Nem a Etiópia nem a República da Somalilândia comentaram oficialmente a decisão. Mas dia 10, quarta-feira, os chefes do exército de ambos reuniram-se para debater a cooperação militar entre os dois terriórios.
Base naval é vital para a Etiópia
Em outubro, o primeiro-ministro da Etiópia, Abiy Ahmed, afirmou que a existência da Etiópia, que não tem ligações ao mar, está "ligada ao Mar Vermelho", acrescentando que, se os países do Corno de África planeiam viver juntos em paz, têm de "encontra uma forma de partilhar mutuamente de forma equilibrada".

Addis Abeba domina os recursos petrolíferos da região de Ogaden, mas o acesso ao mar é vital para o país. A Aetiópia tem acordos com a Eritreia e utiliza o porto de Djibuti para 95 por cento das suas atividades comerciais, mas não tem forma de proteger os seus navios nem possui presença naval.

Por outro lado, os espaços aéreos dos seus vizinhos Sudão e Iémen, a norte e a noroeste, tem estado fechados devido a conflitos e a Eritreia, entre ambos, pode encerrar igualmente o seu.

Um conflito aberto com a Somália, a sul, iria significar o encerramento do espaço aéreo somali, deixando livres para a Etiópia apenas as rotas a ocidente, sobre o Quénia e o Sudão do Sul.

A Etiópia tem ainda de encontrar solução para o Tigray, uma vasta área a norte do país, que contesta o governo de Abiy e que está sob ocupação militar ao mesmo tempo que enfrenta uma seca extrema.

A União Africana e as Nações Unidas já apelaram à calma, Pequim frisou a necessidade de manter "a integridade territorial da Somália",
mas a situação pode deteriorar-se rapidamente, com os extremistas armados do Al Shabaab a poderem aproveitar o caos para recuperar território e influência.
Ameaça do Al Shabaab regressa
Na noite passada, um ataque com morteiros contra o complexo das Nações Unidas em Mogadisciu, a base de Halane, provocou a morte de um guarda da ONU e estragos materiais.

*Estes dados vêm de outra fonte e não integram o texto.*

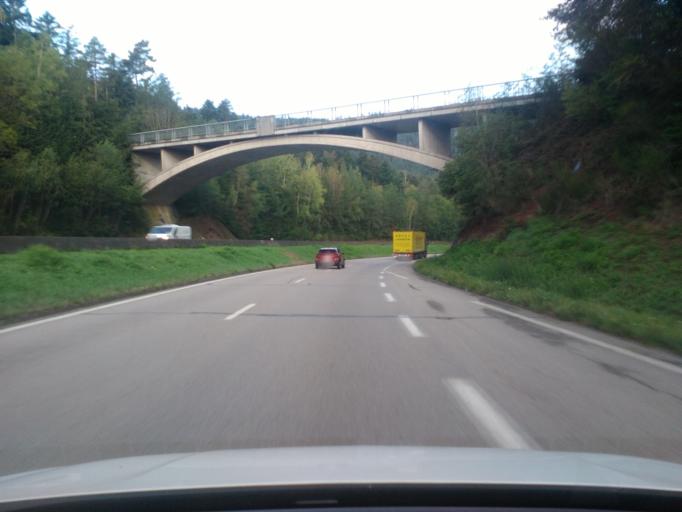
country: FR
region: Lorraine
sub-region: Departement des Vosges
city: Saint-Die-des-Vosges
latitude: 48.2640
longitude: 6.9447
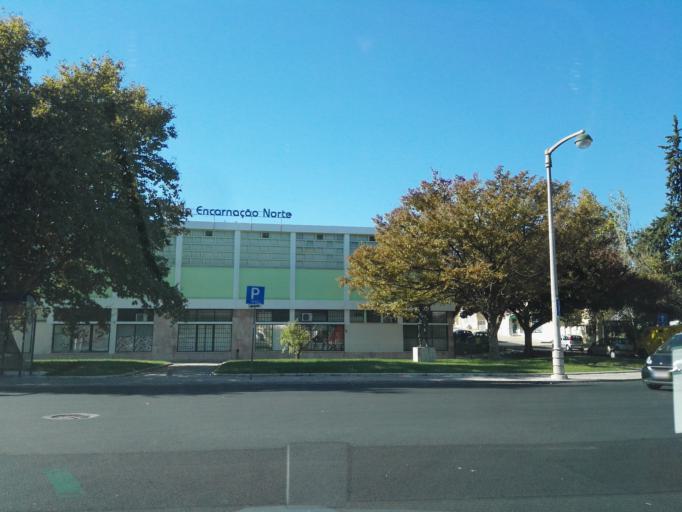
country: PT
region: Lisbon
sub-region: Loures
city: Moscavide
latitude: 38.7771
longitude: -9.1178
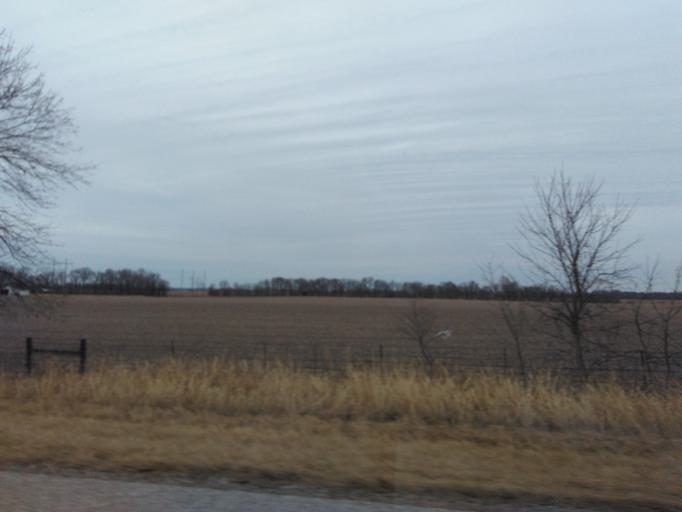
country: US
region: Illinois
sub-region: Saint Clair County
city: Lebanon
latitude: 38.5506
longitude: -89.7815
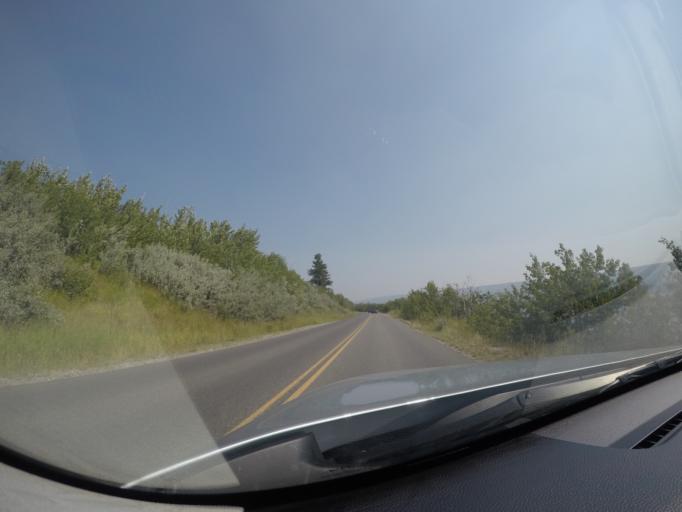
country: US
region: Montana
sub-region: Glacier County
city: North Browning
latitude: 48.7427
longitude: -113.4541
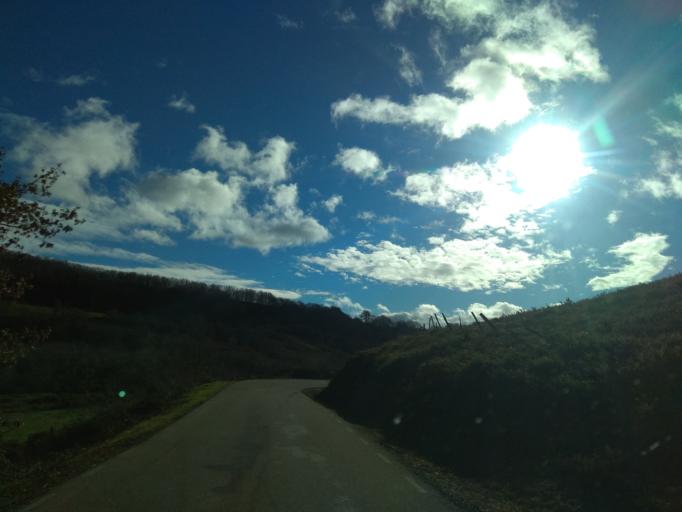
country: ES
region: Cantabria
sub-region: Provincia de Cantabria
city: San Martin de Elines
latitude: 42.9331
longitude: -3.8356
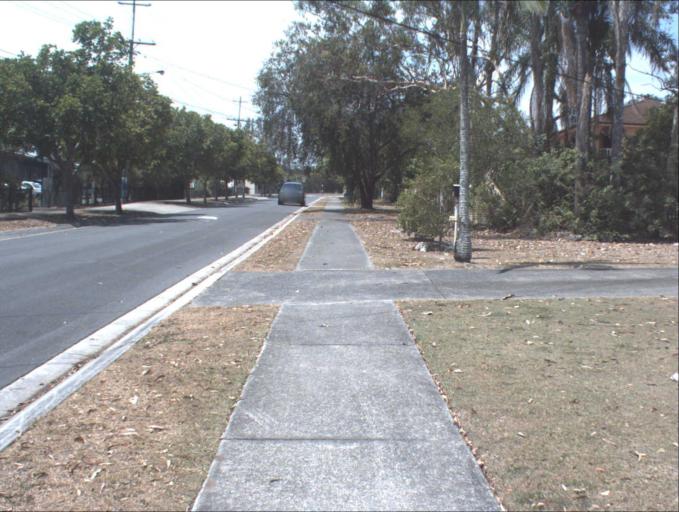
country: AU
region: Queensland
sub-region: Logan
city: Slacks Creek
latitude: -27.6644
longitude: 153.1791
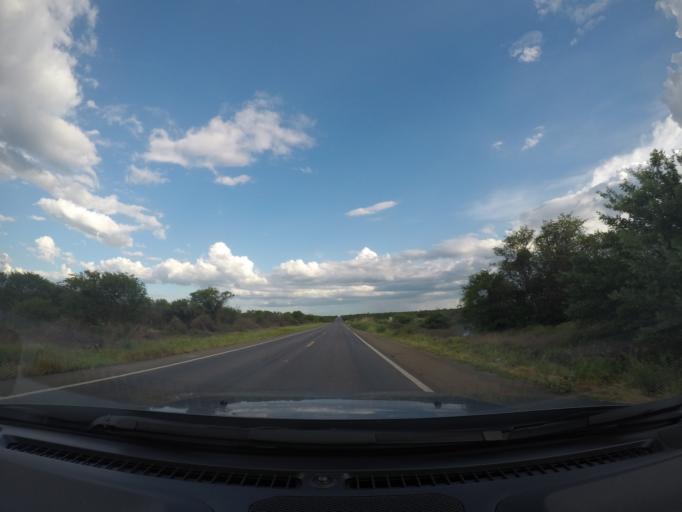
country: BR
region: Bahia
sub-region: Oliveira Dos Brejinhos
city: Beira Rio
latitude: -12.1944
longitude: -42.8197
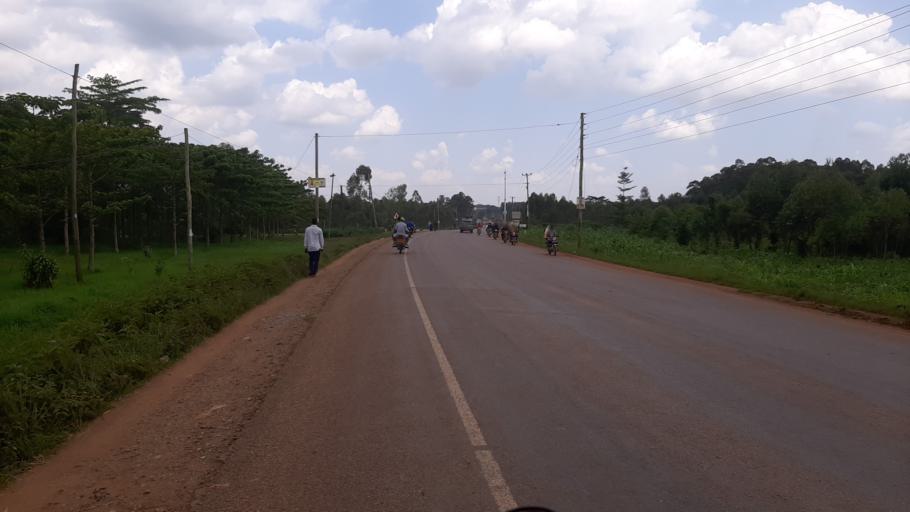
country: UG
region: Eastern Region
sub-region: Mbale District
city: Mbale
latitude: 1.0565
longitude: 34.1801
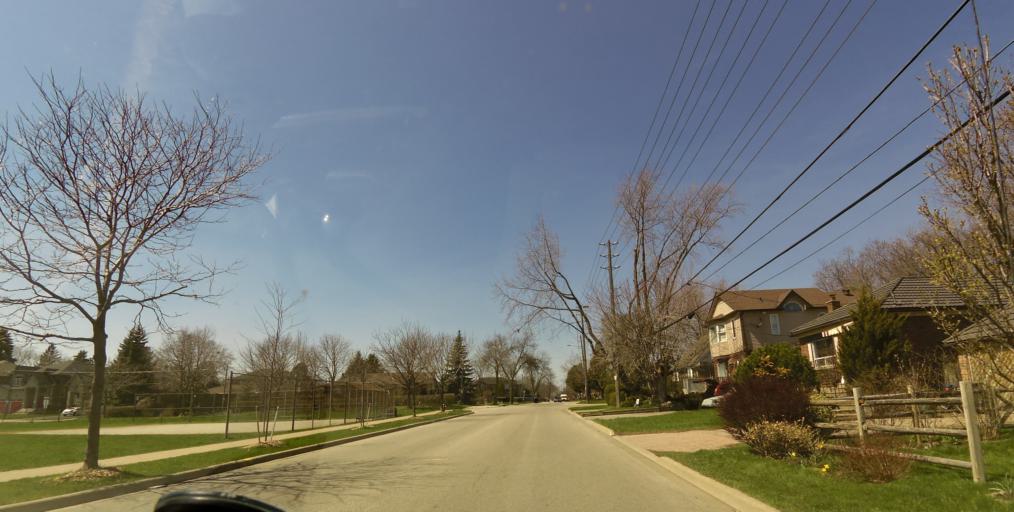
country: CA
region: Ontario
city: Etobicoke
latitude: 43.5824
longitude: -79.5664
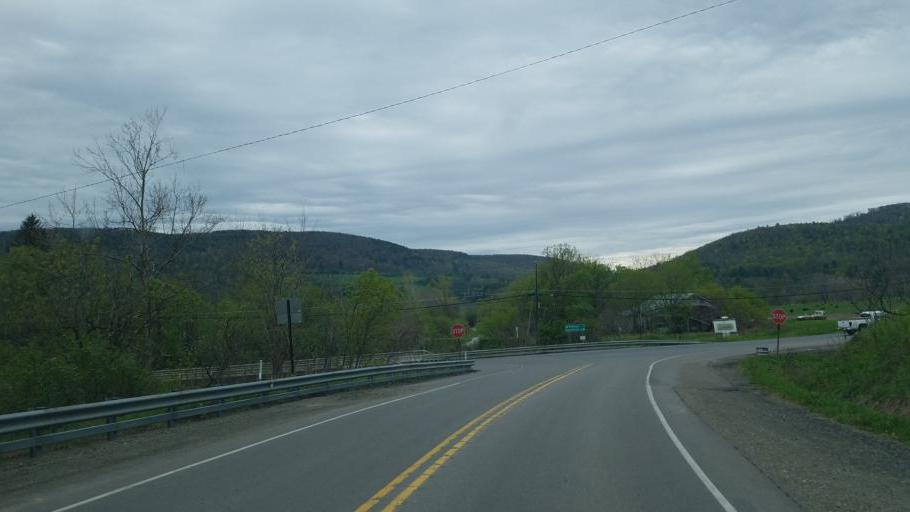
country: US
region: Pennsylvania
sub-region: Tioga County
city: Westfield
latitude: 41.9583
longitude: -77.4446
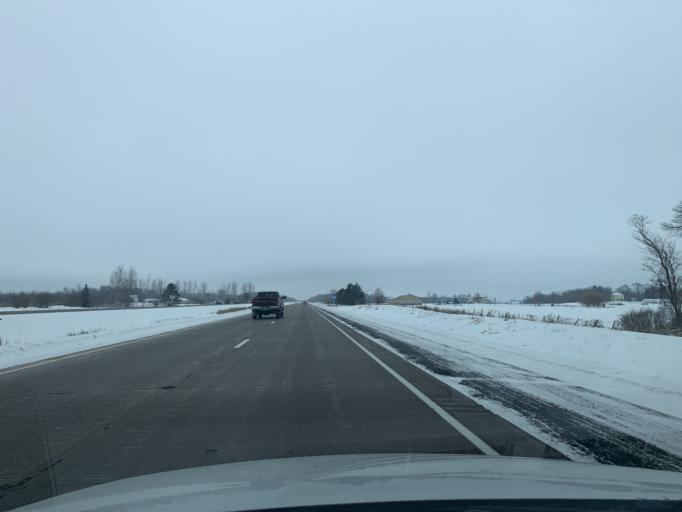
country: US
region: Minnesota
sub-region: Chisago County
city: Rush City
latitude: 45.6399
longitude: -92.9921
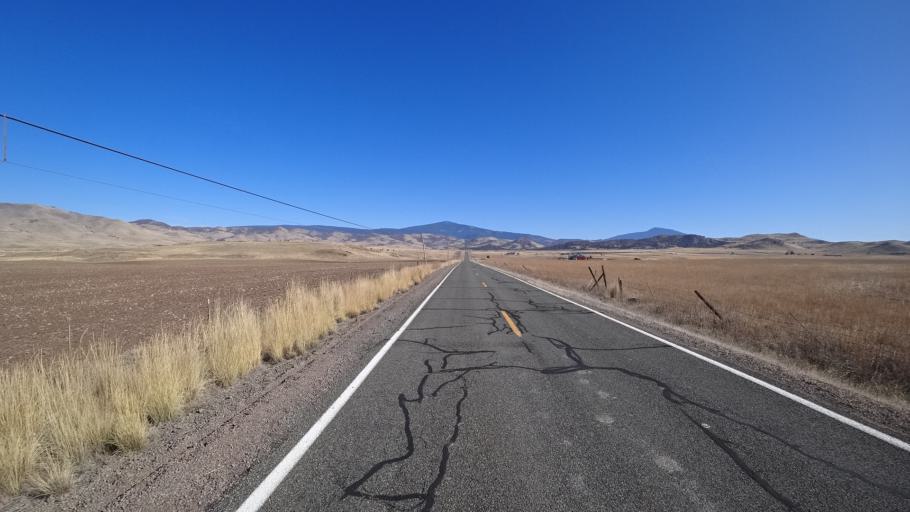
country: US
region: California
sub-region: Siskiyou County
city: Montague
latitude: 41.8082
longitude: -122.4351
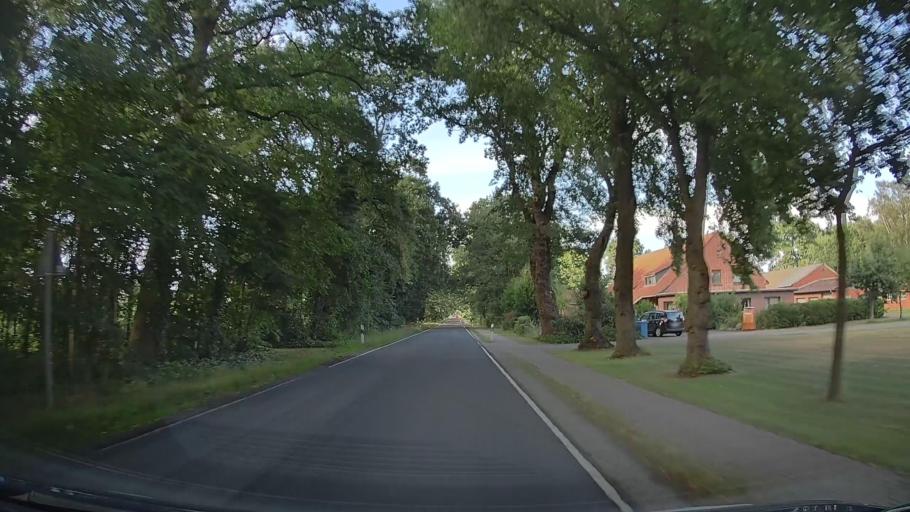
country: DE
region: Lower Saxony
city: Molbergen
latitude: 52.9269
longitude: 7.8921
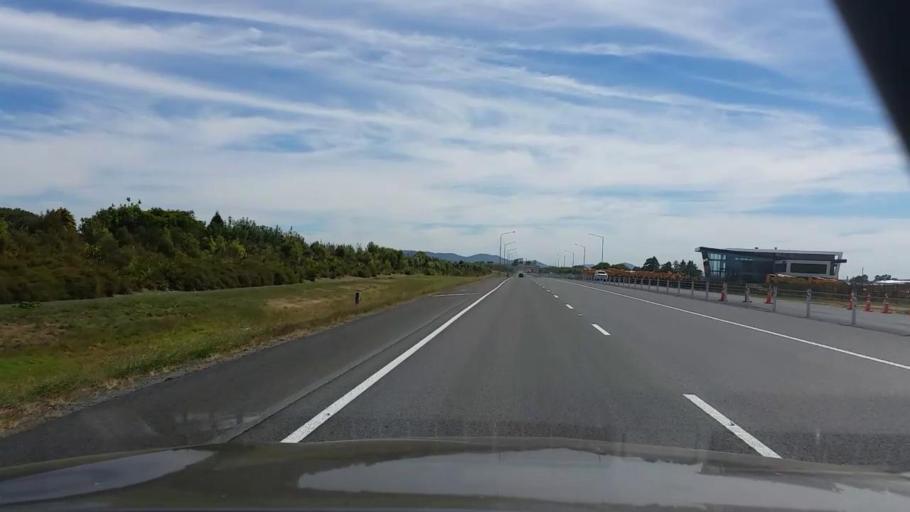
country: NZ
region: Waikato
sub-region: Hamilton City
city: Hamilton
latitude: -37.7424
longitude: 175.2135
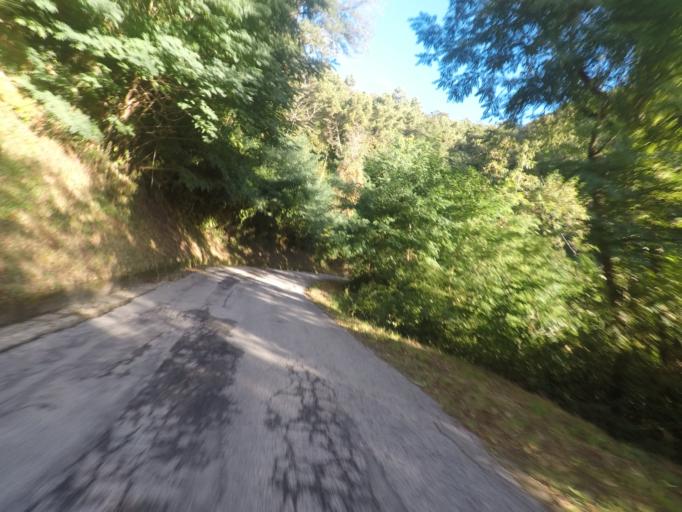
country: IT
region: Tuscany
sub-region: Provincia di Lucca
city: Stiava
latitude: 43.9145
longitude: 10.3667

A Missão de Assistência das Nações Unidas na Somália, ATMIS, condenou o ataque, atribuído ao Al Shabaab, já esta sexta-feira.

A ATMIS está ainda a tentar resolver outra crise, provocada pela aterragem de emergência de um helicóptero fretado pela ONU que estava a realizar uma avaliação médica aérea na região de Galmudug, dia 10 de janeiro.

Militantes do grupo islamita, que controlam a área há uma década, terão feito reféns um número indeterminado de estrangeiros, incluindo quatro ucranianos, que viajavam no aparelho. O responsável pela Segurança Interna do estado de Galmudug disse que um dos ocupantes foi morto quando tentava fugir.

A Missão das Nações Unidas confirmou o incidente, revelando que estavam a ser desenvolvidos esforços para resgatar os reféns. 

O governo federal da Somália anunciou igualmente estar a fazer o possível para solucionar a crise, contudo o coronel Abdullahi Isse, cuja base na cidade de Adado, centra as tropas federais, referiu que não está a ser preparada qualquer missão para tentar libertar os reféns.

"Não creio que possam escapar", afirmou Isse, contactado pela Agência Reuters. "A área está sob controlo do Al Shabaab há mais de 10 anos. E até os residentes ali são pro Al-Shabaab".